General information
- Location: New Clark City Capas, Tarlac Philippines
- Owner: Philippine National Railways
- Operator: Philippine National Railways
- Line: North Commuter
- Tracks: 2

Construction
- Parking: No
- Cycle facilities: No
- Accessible: Yes

Other information
- Status: Proposed

Services
| Preceding station | PNR |  |  | Following station |
| Terminus |  | NSCR Commuter NCC–Tutuban |  | Clark towards Tutuban |
|  | Commuter Express NCC–Tutuban |  |

= New Clark City station =

Proposed train station in Capas, Philippines

New Clark City station is a proposed railway station located on the North–South Commuter Railway in New Clark City, Capas, Tarlac, Philippines.

== History ==
A rail link from Clark International Airport to the capital was originally planned in the 1990s.
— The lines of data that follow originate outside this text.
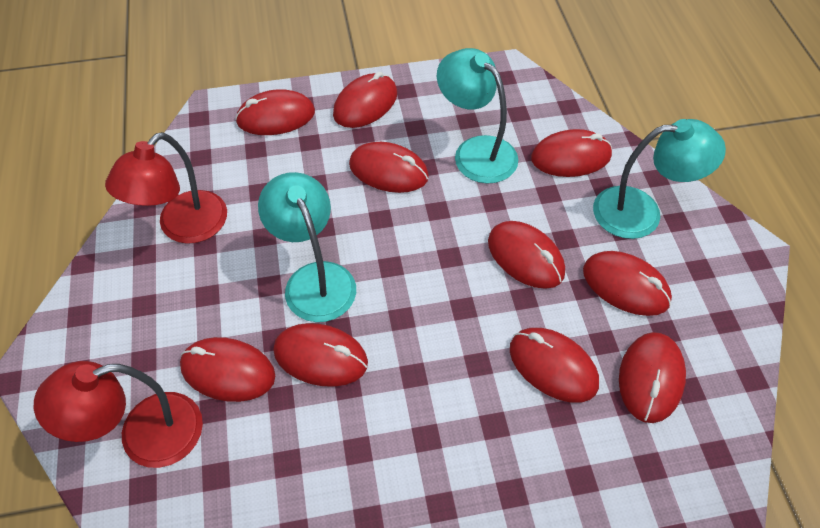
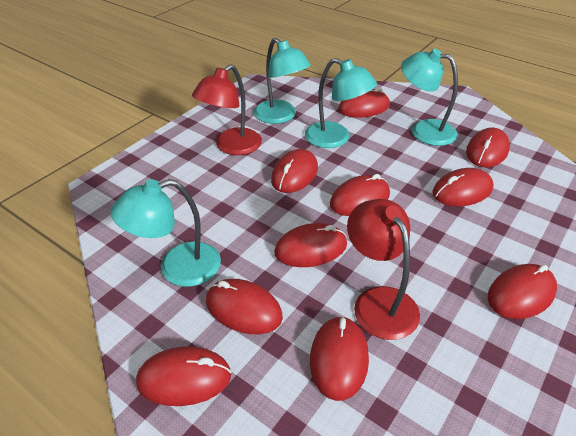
turquoise lamp: [258,172,356,322] [437,48,518,184] [593,119,726,239] = 3 -> [111,179,221,287] [254,38,311,124] [305,58,377,148] [401,49,458,146] = 4

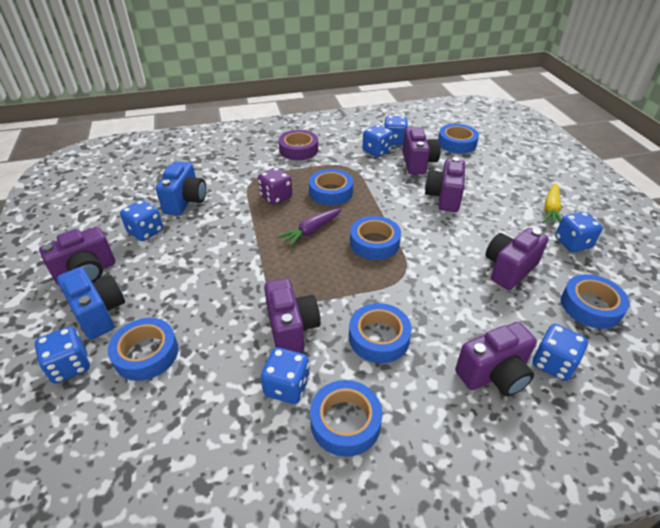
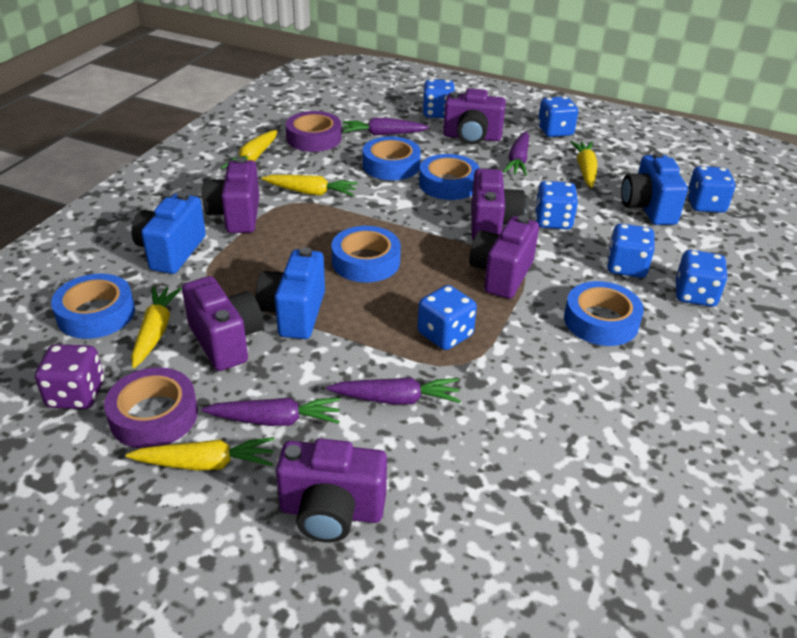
blue camera: [57,267,125,340] [156,161,206,215] = 2 -> [132,192,206,274] [255,247,325,339] [621,152,688,225] = 3
blue tape: [108,318,178,381] [309,169,353,205] [310,380,382,457] [349,303,412,363] [350,216,401,260] [438,124,479,154] [561,274,630,329] = 7 -> [51,274,135,339] [331,226,401,283] [363,137,421,180] [419,154,480,200] [564,281,644,346] = 5
purple carrot: [277,208,342,247] = 1 -> [201,397,340,426] [326,377,461,404] [343,118,429,136] [503,131,529,176] = 4
purple tape: [278,130,318,160] = 1 -> [104,367,198,448] [286,111,342,152] = 2
yellow carrot: [543,183,561,225] = 1 -> [126,437,275,471] [131,286,182,368] [221,130,277,169] [262,175,358,196] [570,141,598,188] = 5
The first proposal, called the "Manila–Clark rapid railway system", was discontinued due to disagreement on funding. In the early 2000s, the NorthRail project was pursued. This involved the conversion of the rail gauge from narrow gauge to standard gauge, and linking Manila to Malolos, Bulacan and eventually to Clark and the airport. While the project commenced in 2007, it was repeatedly halted due to allegations of overpricing, then discontinued in 2011. The project was revived as the North–South Commuter Railway.

==Design==
The station will be constructed as part of the second phase of the North–South Commuter Railway. Without a railway wye to link the station with Clark International Airport, there are no direct segments linking the two stations.